## EXERCISE REQUIREMENTS
Set down all of the entries below word for word, with the pictures left out.

## DATA FOR ANALYSIS

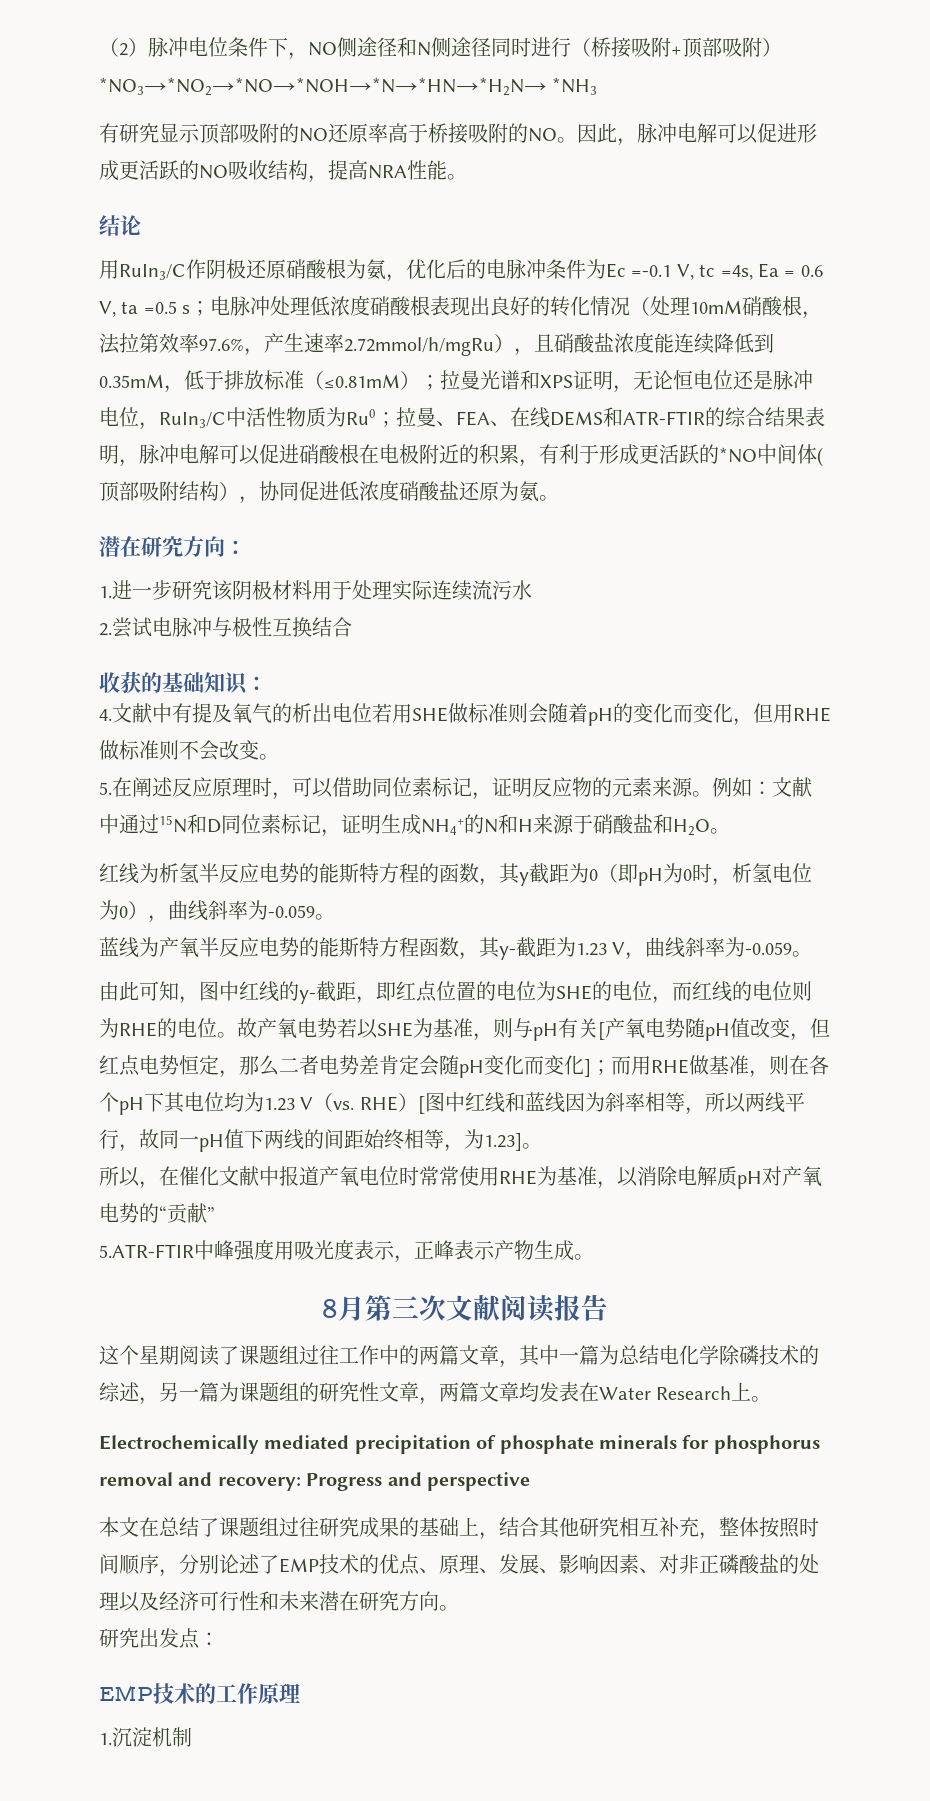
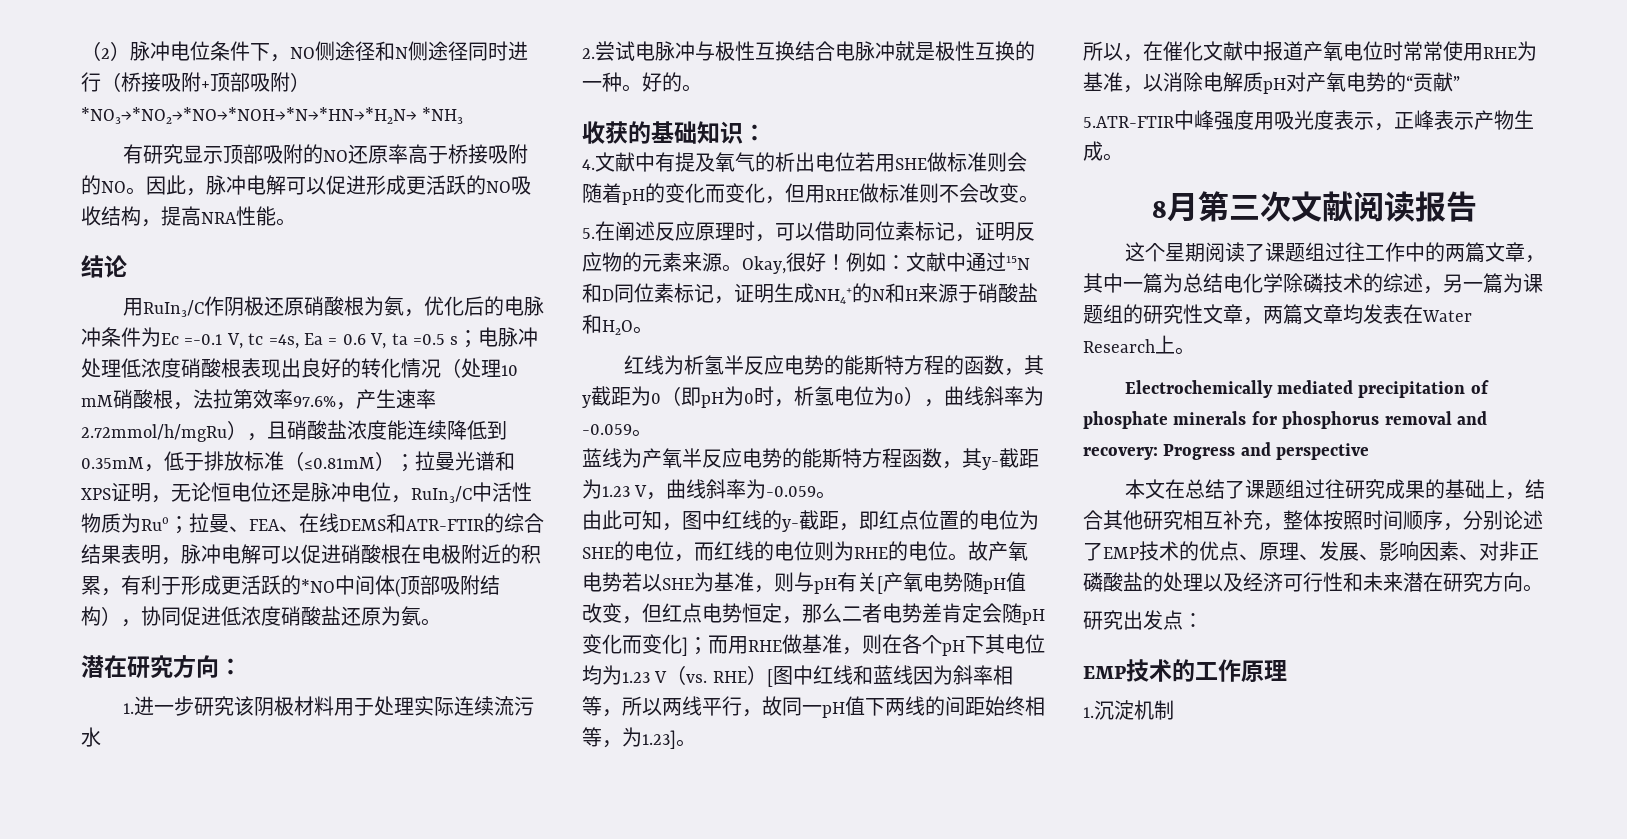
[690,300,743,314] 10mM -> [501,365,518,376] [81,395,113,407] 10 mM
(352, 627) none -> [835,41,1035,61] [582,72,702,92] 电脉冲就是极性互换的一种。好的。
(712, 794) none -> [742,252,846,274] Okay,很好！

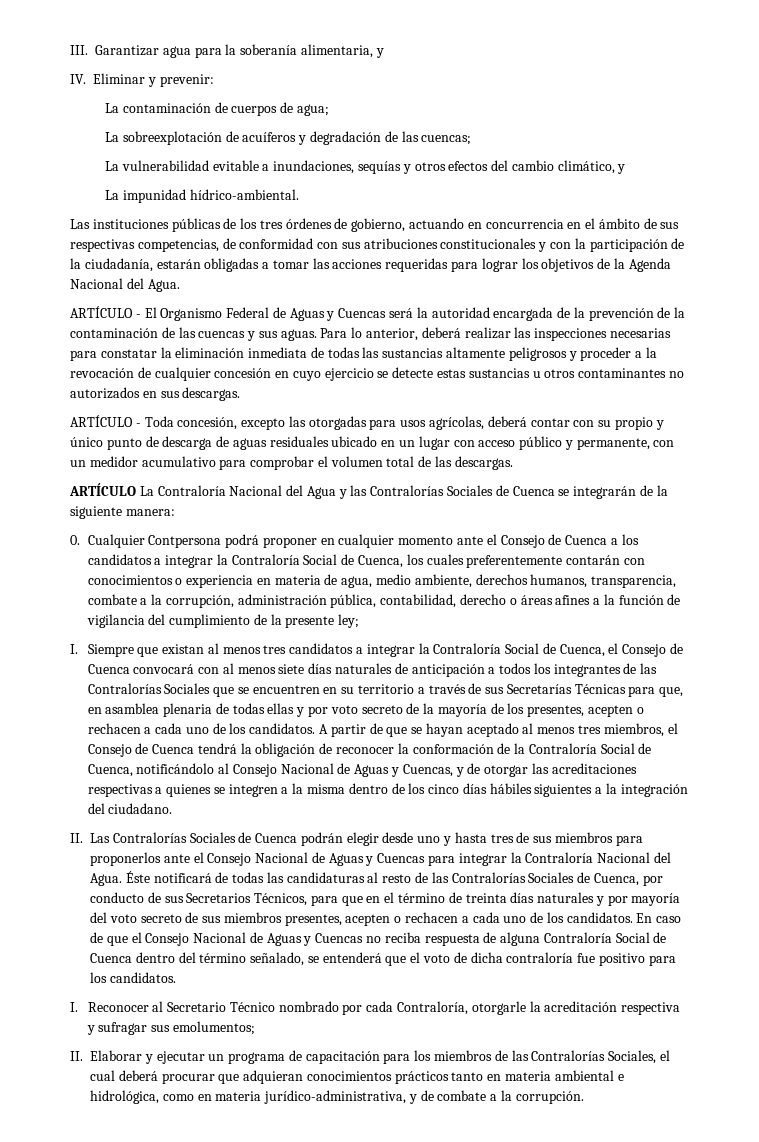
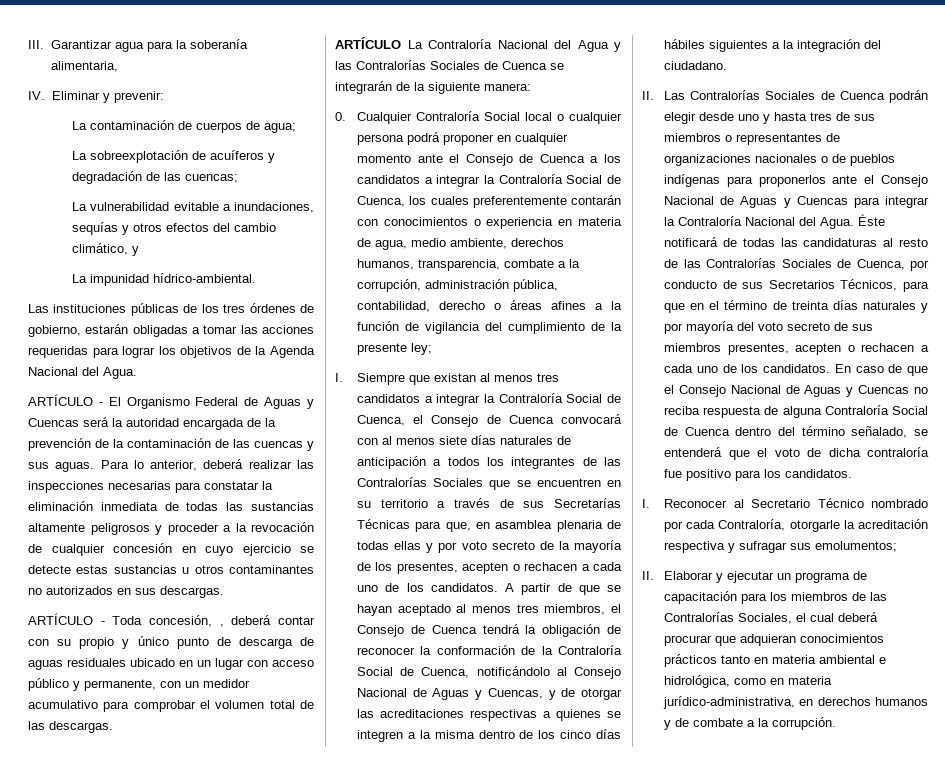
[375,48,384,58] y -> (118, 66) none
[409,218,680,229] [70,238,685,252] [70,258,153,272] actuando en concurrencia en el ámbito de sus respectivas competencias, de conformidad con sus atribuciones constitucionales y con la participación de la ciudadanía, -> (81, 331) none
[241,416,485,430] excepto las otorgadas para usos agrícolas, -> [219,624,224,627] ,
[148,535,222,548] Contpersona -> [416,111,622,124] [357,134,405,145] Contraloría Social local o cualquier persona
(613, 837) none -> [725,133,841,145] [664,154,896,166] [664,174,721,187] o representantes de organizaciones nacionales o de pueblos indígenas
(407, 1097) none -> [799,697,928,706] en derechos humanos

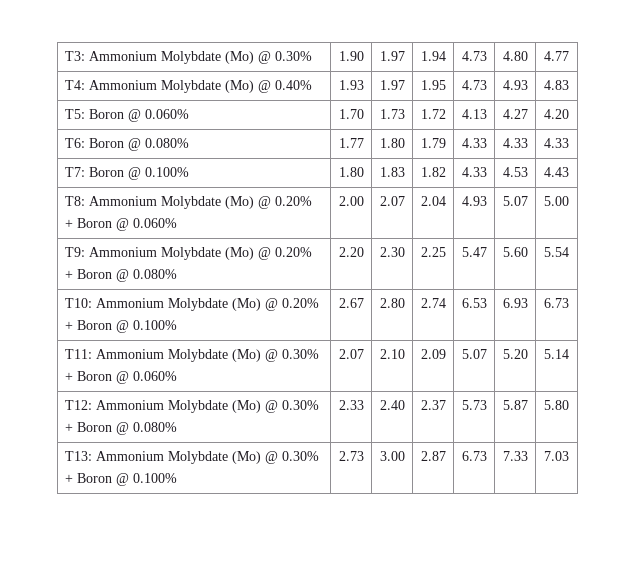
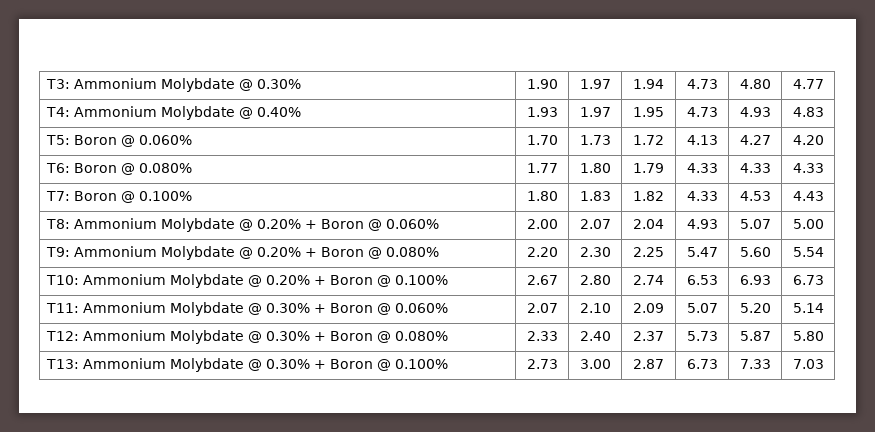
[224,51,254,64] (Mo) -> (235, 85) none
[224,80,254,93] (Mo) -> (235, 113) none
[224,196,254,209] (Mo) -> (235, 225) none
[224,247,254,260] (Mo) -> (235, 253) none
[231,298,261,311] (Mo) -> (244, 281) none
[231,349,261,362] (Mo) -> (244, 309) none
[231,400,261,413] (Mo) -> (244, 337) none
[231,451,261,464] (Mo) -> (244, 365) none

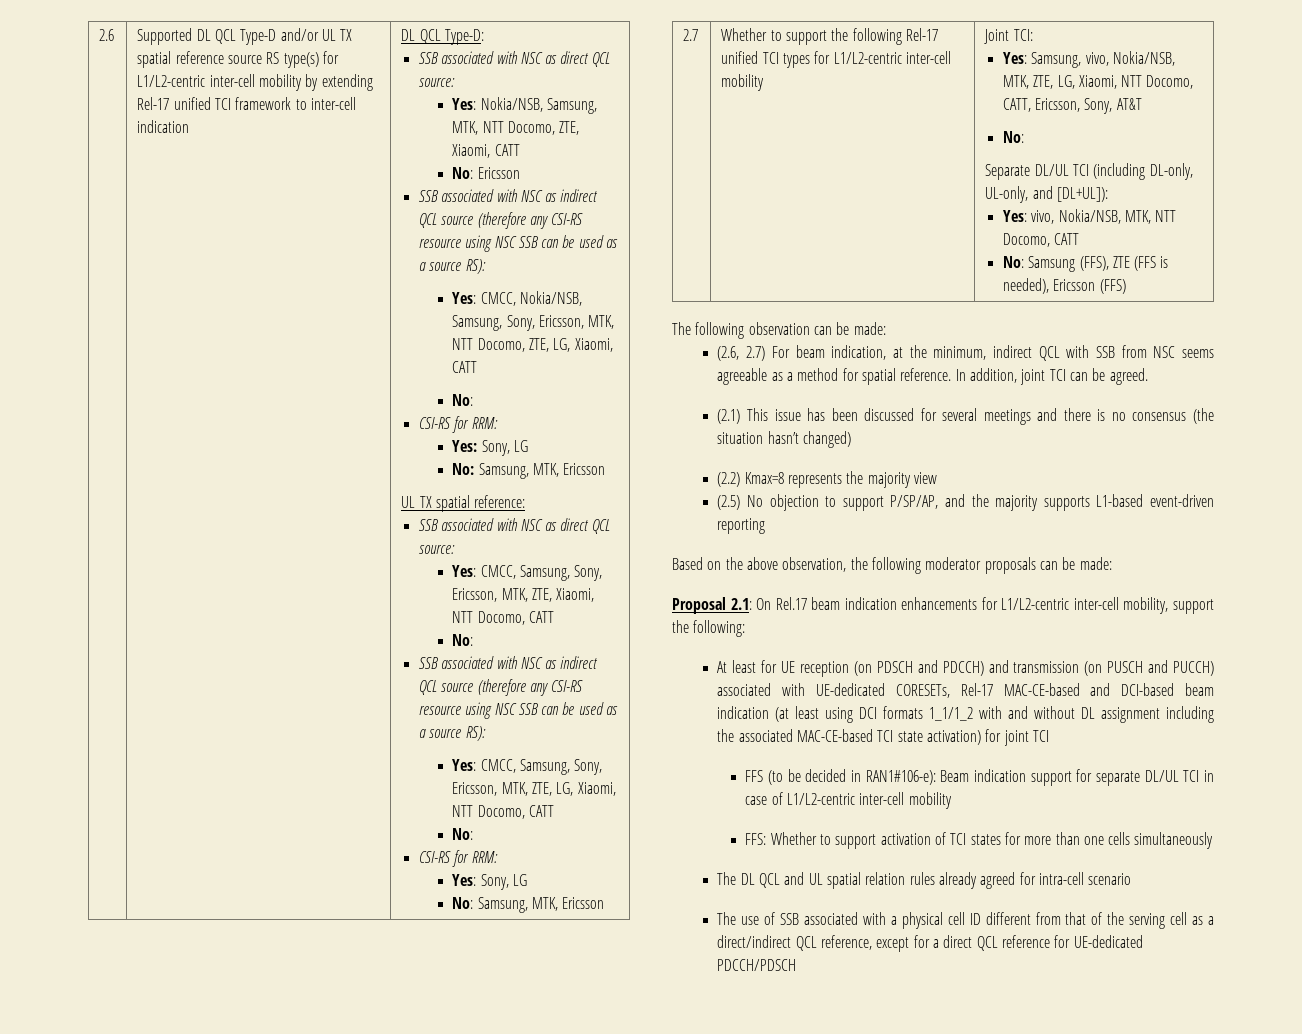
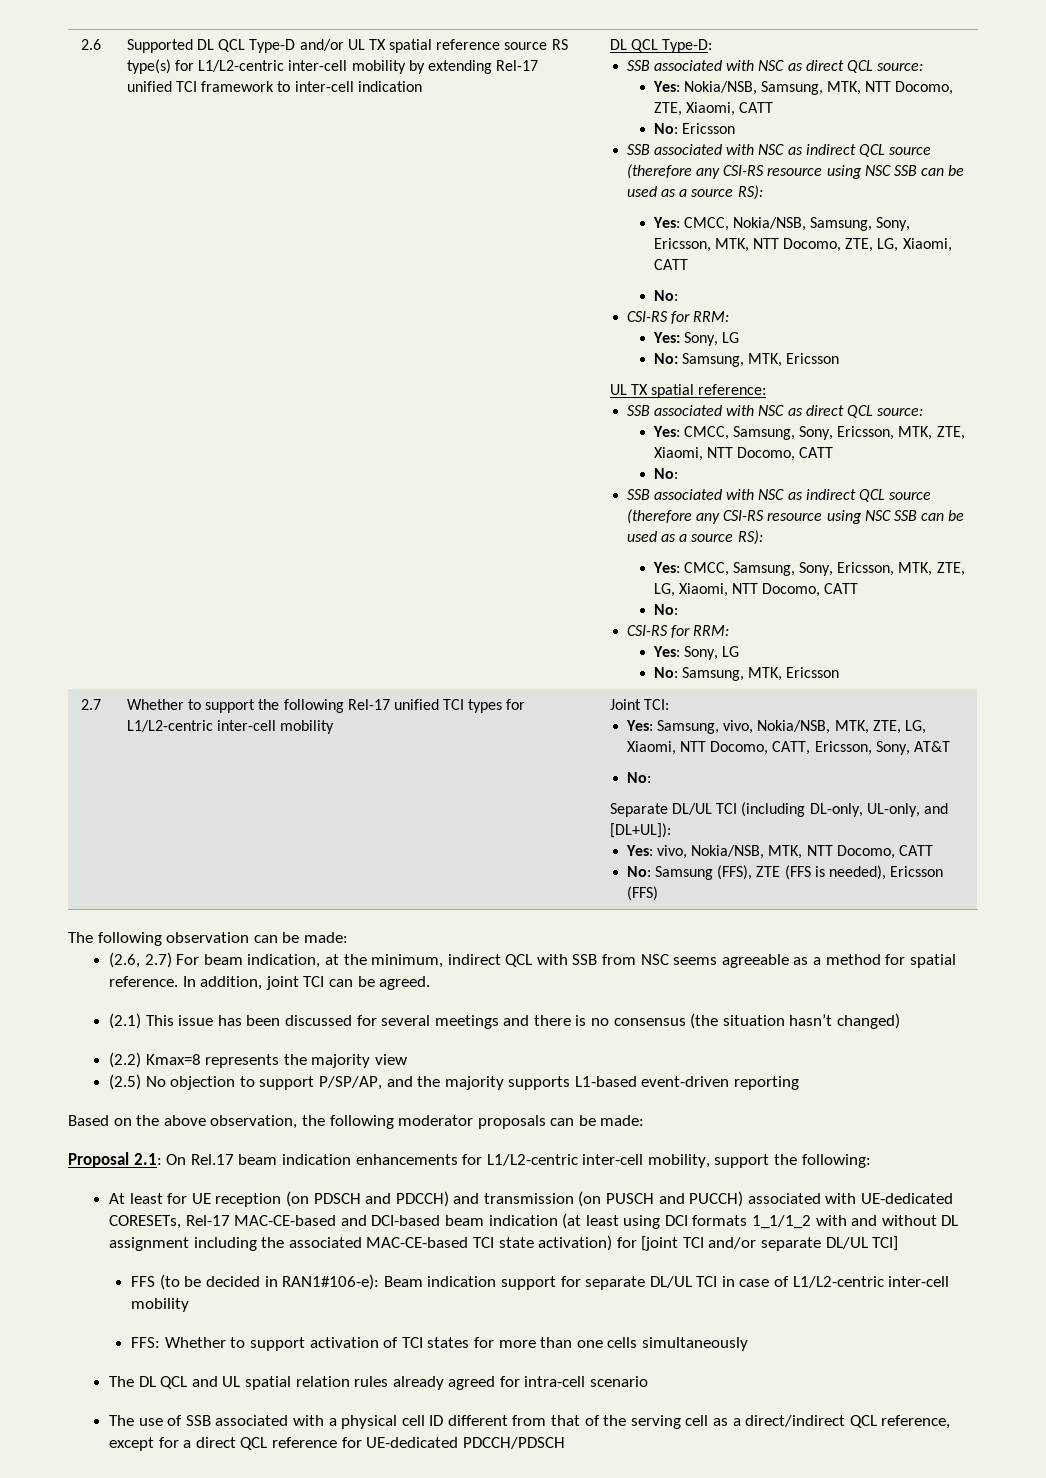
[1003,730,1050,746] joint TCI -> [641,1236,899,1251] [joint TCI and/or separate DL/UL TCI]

## SOLUTION FOR THIS PROBLEM
[690,300,743,314] 10mM -> [501,365,518,376] [81,395,113,407] 10 mM
(352, 627) none -> [835,41,1035,61] [582,72,702,92] 电脉冲就是极性互换的一种。好的。
(712, 794) none -> [742,252,846,274] Okay,很好！

[375,48,384,58] y -> (118, 66) none
[409,218,680,229] [70,238,685,252] [70,258,153,272] actuando en concurrencia en el ámbito de sus respectivas competencias, de conformidad con sus atribuciones constitucionales y con la participación de la ciudadanía, -> (81, 331) none
[241,416,485,430] excepto las otorgadas para usos agrícolas, -> [219,624,224,627] ,
[148,535,222,548] Contpersona -> [416,111,622,124] [357,134,405,145] Contraloría Social local o cualquier persona
(613, 837) none -> [725,133,841,145] [664,154,896,166] [664,174,721,187] o representantes de organizaciones nacionales o de pueblos indígenas
(407, 1097) none -> [799,697,928,706] en derechos humanos

[224,51,254,64] (Mo) -> (235, 85) none
[224,80,254,93] (Mo) -> (235, 113) none
[224,196,254,209] (Mo) -> (235, 225) none
[224,247,254,260] (Mo) -> (235, 253) none
[231,298,261,311] (Mo) -> (244, 281) none
[231,349,261,362] (Mo) -> (244, 309) none
[231,400,261,413] (Mo) -> (244, 337) none
[231,451,261,464] (Mo) -> (244, 365) none

[1003,730,1050,746] joint TCI -> [641,1236,899,1251] [joint TCI and/or separate DL/UL TCI]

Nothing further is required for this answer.